Applying Sensitivity Analyses to Overall Survival in Cancer Clinical Trials

Abstract

TO THE EDITOR: “Role of Sensitivity Analyses in Assessing Progression-Free Survival in Late-Stage Oncology Trials” by Bhattacharya et al is an important statistical technique that assesses whether the results of phase III trials are robust and likely to be generalizable. The authors focus their comments and state that it is “important to conduct additional analyses (sensitivity analyses) of studies where progression-free survival (PFS) or time to tumor progression (TTP) is the primary end point.” Thus, implied in their emphasis is that overall survival (OS), the ultimate gold-standard outcome (the time from random assignment to death), may not be subject to confounding issues and does not require similar consideration. Bhattacharya et al state that “the documented date of first progression is often after the actual true (unknown) date of progression, which is not the case for OS.” However, they do not consider events that could similarly affect the timing of the OS primary event.
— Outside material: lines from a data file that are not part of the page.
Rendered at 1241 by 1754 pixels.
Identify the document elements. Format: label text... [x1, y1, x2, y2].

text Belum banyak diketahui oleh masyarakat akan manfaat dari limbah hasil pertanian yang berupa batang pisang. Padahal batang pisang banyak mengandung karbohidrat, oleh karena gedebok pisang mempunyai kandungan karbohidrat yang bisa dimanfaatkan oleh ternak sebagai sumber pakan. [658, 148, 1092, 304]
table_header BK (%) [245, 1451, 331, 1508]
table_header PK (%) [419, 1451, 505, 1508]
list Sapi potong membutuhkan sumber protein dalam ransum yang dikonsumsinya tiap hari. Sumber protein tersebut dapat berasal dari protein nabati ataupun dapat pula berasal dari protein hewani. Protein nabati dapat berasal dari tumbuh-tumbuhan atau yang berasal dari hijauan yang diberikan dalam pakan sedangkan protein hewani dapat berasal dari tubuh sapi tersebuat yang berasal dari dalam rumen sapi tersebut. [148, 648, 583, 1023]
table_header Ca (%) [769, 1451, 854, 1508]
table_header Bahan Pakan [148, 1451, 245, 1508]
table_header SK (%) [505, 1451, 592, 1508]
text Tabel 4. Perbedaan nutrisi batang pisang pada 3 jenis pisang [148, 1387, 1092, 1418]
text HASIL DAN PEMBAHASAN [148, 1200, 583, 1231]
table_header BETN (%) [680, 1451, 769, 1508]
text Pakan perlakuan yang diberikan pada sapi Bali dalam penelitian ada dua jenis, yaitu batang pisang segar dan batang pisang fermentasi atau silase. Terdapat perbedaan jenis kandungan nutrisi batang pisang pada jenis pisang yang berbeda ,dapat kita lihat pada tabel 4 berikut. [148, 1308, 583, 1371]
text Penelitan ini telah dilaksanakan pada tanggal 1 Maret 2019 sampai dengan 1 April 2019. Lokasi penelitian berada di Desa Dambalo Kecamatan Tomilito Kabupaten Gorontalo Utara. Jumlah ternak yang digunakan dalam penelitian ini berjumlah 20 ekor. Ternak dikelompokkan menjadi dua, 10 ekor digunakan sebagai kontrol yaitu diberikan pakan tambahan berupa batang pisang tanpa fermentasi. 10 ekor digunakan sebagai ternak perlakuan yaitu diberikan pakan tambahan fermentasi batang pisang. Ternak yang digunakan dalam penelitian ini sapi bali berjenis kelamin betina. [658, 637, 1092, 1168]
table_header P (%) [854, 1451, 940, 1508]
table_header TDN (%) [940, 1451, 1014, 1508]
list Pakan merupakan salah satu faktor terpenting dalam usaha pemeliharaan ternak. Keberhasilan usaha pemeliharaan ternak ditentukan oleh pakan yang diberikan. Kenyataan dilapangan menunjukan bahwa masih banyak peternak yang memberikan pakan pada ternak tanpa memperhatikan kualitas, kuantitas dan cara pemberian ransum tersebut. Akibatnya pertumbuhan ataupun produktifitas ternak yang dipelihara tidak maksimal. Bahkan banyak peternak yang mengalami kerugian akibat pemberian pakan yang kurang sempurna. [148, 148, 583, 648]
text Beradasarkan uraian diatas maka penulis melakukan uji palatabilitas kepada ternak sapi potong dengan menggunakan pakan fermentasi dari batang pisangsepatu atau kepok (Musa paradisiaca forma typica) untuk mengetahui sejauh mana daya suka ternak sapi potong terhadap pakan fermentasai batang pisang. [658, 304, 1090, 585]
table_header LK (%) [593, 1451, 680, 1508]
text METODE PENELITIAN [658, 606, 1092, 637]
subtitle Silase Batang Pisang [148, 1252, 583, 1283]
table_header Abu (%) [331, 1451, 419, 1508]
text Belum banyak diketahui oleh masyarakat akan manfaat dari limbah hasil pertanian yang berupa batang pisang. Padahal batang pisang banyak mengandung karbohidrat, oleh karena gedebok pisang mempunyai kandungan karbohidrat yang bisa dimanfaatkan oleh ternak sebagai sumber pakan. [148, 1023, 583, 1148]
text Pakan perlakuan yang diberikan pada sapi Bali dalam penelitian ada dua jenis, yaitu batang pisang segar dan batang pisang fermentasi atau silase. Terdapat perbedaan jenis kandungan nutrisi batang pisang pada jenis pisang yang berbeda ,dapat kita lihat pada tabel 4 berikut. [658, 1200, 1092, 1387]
Death, although an objective and measurable event, is affected by various clinical acts that can substantially influence this outcome. It is not the issue of when death occurred but various influences that affect the outcome. For instance, similar patients failing interventional therapy at the same time point after therapy may be kept alive (eg, avoiding the primary outcome) by heroic measures such as intensive care unit care or simple measures such as treating a pneumonia, or some may have only basic noninterventional hospice/end-of-life therapy offered that does not artificially prolong survival. Additionally, patients with bulky tumors compared with those with trivial tumor burdens, similarly failing therapy at the same time point without further therapy, may have different survival outcomes unrelated to the primary interventional therapy. It is therefore equally important for sensitivity testing to be pursued when phase III studies are positive for OS when differences are statistically different, but not robust biologically, because it is becoming more common for outcomes to be measured in a few weeks or months when large numbers of patients are entered on a trial. This is especially important when drugs or biologic are approved for generalizable intervention based on modest time increments for OS.